Although the code posted is in C# the answers need not to be.

Thanks in advance. :)
Mizipzor over 13 years

You mean I should calculate delta for both dimensions and use the higher number during the normalization of both?
kasten over 13 years

Yep that does the same and is even simpler :).
Mizipzor over 13 years

Hm. Maybe I made a bad call wanting the lowest value at 0 and the highest at 1. I assume this is usually the prefered way of normalizing coordinates?
Nikita Rybak over 13 years

@mizipzor You can choose a vector to be zero and subtract it from every vector in input. Say, you have (0, 1), (1, 0) and (2, 2) and get (0, 0), (1, -1), (2, 1) by moving first vector to zero.
Nikita Rybak over 13 years

@mizipzor But my point is: there're so many ways of 'moving' set of vectors into a circle of radius one, that "the best method" simply doesn't exist.
Nikita Rybak over 13 years

@mizipzor I think I've misread your comment.

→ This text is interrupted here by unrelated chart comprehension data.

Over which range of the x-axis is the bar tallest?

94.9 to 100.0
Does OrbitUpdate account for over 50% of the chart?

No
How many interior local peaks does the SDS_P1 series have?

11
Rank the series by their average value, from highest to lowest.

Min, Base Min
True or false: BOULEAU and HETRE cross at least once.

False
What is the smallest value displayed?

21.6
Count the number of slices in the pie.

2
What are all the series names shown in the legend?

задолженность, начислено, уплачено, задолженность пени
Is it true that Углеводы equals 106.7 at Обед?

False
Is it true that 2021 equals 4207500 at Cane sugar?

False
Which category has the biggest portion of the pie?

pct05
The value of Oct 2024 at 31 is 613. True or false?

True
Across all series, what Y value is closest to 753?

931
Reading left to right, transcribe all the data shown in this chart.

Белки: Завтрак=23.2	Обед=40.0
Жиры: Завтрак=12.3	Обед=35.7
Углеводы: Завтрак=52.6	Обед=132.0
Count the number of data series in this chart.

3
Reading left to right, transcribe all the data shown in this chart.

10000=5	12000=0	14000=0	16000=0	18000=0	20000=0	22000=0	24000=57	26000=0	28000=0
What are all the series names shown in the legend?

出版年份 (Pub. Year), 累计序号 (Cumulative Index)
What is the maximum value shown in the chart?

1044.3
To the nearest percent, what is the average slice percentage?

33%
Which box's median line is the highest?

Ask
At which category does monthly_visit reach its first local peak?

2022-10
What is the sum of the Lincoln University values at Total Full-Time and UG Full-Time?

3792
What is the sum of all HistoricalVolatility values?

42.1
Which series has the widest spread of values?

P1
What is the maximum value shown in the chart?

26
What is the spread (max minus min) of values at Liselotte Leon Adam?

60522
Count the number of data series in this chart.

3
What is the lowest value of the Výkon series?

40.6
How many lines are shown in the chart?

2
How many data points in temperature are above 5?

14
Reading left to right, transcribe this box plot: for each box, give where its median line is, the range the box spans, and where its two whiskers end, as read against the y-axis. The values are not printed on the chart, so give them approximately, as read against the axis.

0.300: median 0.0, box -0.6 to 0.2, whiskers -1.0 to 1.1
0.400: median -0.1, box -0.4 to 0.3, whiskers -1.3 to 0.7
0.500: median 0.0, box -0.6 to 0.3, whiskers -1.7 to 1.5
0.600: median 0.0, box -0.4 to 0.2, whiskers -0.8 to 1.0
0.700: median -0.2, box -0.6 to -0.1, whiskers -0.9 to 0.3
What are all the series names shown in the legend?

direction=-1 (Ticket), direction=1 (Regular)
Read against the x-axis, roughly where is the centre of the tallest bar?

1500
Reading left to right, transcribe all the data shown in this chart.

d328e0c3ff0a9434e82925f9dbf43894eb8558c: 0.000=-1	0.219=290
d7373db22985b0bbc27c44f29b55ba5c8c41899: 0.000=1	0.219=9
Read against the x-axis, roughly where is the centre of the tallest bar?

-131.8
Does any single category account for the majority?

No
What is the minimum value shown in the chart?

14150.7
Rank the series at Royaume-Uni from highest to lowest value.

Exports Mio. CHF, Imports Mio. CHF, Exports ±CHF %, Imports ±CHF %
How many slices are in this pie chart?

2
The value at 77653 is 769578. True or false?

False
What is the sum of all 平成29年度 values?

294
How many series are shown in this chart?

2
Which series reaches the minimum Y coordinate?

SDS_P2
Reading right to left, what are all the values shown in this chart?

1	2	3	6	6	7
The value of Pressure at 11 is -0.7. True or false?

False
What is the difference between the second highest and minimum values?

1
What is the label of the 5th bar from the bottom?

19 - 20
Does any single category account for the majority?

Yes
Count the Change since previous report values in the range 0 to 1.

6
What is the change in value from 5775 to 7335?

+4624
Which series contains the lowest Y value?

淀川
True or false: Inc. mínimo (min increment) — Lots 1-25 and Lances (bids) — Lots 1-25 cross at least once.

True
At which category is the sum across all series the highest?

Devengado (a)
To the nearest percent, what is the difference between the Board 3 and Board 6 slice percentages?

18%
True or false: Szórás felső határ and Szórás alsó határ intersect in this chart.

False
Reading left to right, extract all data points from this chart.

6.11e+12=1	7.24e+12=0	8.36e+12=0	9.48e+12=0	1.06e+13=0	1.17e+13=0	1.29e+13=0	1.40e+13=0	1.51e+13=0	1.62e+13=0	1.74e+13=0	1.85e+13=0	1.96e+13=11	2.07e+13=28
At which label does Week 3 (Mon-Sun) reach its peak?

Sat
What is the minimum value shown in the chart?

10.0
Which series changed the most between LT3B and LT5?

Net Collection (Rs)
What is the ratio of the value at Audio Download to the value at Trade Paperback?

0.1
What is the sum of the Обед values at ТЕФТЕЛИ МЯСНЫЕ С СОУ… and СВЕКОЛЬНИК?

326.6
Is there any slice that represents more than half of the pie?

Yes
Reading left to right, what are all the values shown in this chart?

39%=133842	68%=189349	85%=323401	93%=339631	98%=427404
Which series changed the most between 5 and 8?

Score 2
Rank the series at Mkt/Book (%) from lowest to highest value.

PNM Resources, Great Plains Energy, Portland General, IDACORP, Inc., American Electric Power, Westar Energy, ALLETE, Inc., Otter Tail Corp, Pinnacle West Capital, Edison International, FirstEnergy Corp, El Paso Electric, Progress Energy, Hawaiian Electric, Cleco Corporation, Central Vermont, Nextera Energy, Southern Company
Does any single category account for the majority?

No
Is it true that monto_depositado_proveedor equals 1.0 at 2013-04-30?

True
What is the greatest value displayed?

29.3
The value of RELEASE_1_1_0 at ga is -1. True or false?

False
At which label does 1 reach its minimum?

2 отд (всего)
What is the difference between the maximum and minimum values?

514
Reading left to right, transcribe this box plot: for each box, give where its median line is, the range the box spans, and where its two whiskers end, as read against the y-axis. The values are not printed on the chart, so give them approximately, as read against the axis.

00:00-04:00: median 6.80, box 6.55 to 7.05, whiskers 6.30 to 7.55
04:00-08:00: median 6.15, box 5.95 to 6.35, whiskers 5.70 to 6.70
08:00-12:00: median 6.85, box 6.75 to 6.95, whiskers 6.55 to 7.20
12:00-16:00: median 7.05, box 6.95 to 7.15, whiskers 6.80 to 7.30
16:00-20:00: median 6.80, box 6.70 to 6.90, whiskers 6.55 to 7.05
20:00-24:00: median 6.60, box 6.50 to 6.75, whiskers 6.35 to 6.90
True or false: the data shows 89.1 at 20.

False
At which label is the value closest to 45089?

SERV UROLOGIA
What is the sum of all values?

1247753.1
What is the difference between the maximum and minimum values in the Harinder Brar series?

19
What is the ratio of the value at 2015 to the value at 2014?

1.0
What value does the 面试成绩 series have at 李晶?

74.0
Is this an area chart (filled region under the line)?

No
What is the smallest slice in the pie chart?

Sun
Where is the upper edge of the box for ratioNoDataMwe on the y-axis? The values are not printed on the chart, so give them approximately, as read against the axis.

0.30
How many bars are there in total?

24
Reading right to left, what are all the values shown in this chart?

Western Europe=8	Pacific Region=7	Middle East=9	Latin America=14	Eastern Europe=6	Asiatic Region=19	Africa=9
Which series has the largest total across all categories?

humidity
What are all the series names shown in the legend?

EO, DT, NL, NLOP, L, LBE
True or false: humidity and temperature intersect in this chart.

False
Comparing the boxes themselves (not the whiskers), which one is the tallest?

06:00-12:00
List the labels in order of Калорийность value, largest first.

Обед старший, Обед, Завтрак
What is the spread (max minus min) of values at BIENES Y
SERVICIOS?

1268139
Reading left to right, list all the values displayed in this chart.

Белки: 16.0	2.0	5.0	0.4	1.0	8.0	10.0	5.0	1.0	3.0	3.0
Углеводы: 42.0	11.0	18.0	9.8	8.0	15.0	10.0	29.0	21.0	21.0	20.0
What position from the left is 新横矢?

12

Yes, you can't compare multidimensional vectors to scalar numbers (like zero).
ysap over 13 years

@Nikita - I think the OP has to clarify if he wants the longest vector to be normalized to 1 (thus all vectors are bounded in a unit circle), or does he want the longest vector component to be bound to 1 (thus all vectors are bounded in the unit square). Additionally, there is a difference if the normalized coordinates span from -1 to 1 or from 0 to 1.